------ PASSAGE PROVIDED

It is becoming abundantly clear that not enough men understand just how normal it is for women to find themselves in sexual situations where they feel anxious, pressured, depersonalised, powerless, voiceless and totally alone – which they would stop short of defining as assault, or even as non-consensual, but which leave them feeling shocked to their core. I’ve felt like that myself, many times, and the men in these situations were not scary strangers or threatening bosses. They were men I liked, men who I wanted to like me, men I was dating, men who I wanted to spend time with. They were ‘nice’ guys; normal guys. I have rarely spoken about these experiences, even with close friends, because they seemed… well, normal.

It is also becoming abundantly clear that not enough men are taking the time to consider whether they could make, or have ever made, women feel like this. In many ways, the Weinstein scandal allowed ‘normal’ men to let themselves off the hook. They could reassure themselves that they were one of the ‘good’ guys, because they would never dream of deliberately distressing, intimidating or humiliating a woman before, during or after sex. They could free themselves from the need to self-scrutinise.

This lack of self-scrutiny can have damaging consequences. Ansari, a self-proclaimed feminist, apparently failed to notice – or chose to ignore – Grace’s discomfort while they were together. In his official response to her story, he stressed that he had a different interpretation of the night’s events. Whether conscious or inadvertent, this obliviousness is deeply disturbing.

------------
------ DATASET ENTRIES

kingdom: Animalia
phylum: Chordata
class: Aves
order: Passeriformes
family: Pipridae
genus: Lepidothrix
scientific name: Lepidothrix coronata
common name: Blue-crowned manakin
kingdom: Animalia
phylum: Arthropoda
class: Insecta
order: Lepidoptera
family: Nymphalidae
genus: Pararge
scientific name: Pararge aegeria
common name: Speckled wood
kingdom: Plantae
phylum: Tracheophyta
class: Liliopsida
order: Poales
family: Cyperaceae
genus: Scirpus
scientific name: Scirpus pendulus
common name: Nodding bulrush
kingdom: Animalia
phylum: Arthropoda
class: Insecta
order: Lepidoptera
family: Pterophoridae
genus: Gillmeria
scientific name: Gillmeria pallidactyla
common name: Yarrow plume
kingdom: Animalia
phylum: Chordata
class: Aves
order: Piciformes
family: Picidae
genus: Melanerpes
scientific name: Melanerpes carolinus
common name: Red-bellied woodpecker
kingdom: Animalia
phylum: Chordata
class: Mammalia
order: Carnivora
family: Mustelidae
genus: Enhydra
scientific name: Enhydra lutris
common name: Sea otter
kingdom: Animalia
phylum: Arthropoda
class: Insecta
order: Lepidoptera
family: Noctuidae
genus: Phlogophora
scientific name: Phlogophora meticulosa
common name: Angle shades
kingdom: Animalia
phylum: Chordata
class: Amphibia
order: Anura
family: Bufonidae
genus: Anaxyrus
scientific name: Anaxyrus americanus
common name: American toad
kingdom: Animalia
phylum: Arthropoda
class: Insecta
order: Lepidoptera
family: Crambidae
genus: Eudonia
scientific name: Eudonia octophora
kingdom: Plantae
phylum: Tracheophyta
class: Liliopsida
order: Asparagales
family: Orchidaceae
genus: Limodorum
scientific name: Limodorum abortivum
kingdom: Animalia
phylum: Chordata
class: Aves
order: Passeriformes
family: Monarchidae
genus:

------------

# WRITTEN INSTRUCTION A
Please rewrite the rows, starting at the line containing "order: Piciformes" and ending at the line containing "genus: Anaxyrus", as a JSON list of strings with one string per line and blank lines omitted.
# WRITTEN INSTRUCTION B
Extend the passage on men's self-scrutiny, picking up after its final sentence.
The passage on men's self-scrutiny and the rows come from unrelated sources.

# REPLY A
[
  "order: Piciformes",
  "family: Picidae",
  "genus: Melanerpes",
  "scientific name: Melanerpes carolinus",
  "common name: Red-bellied woodpecker",
  "kingdom: Animalia",
  "phylum: Chordata",
  "class: Mammalia",
  "order: Carnivora",
  "family: Mustelidae",
  "genus: Enhydra",
  "scientific name: Enhydra lutris",
  "common name: Sea otter",
  "kingdom: Animalia",
  "phylum: Arthropoda",
  "class: Insecta",
  "order: Lepidoptera",
  "family: Noctuidae",
  "genus: Phlogophora",
  "scientific name: Phlogophora meticulosa",
  "common name: Angle shades",
  "kingdom: Animalia",
  "phylum: Chordata",
  "class: Amphibia",
  "order: Anura",
  "family: Bufonidae",
  "genus: Anaxyrus"
]

# REPLY B
So where do we go from here? For starters, we mustn’t accept the argument that the Aziz Ansari story is a distraction from the wider #MeToo conversation about harassment and assault. Harmful sexual attitudes and behaviours all occur on a spectrum that is deep-rooted, wide-ranging and rotten, and we should aspire to eradicate them all.

We should advise the men around us to start thinking carefully about how they treat the women they date and have sex with. That might mean sharing this article on social media; it might mean starting conversations with male friends that we’ve never had before. We should ask them to consider the possibility that they might have scared or hurt someone before. We should demand that they pay much closer attention to women’s body language in the bedroom, and that they remember that women might not always feel able to verbally retract their consent (not least because refusing sex has been known to have dangerous consequences for women).

We should tell men, again and again and again and again, that they should only pursue sex with women who consent enthusiastically: who show them, with their words and with their actions, that they really want to be there. And we should remind men that women have begun to speak out about the men who fail to treat us with sensitivity, respect and care – and that now we’ve started, we’re not going to stop.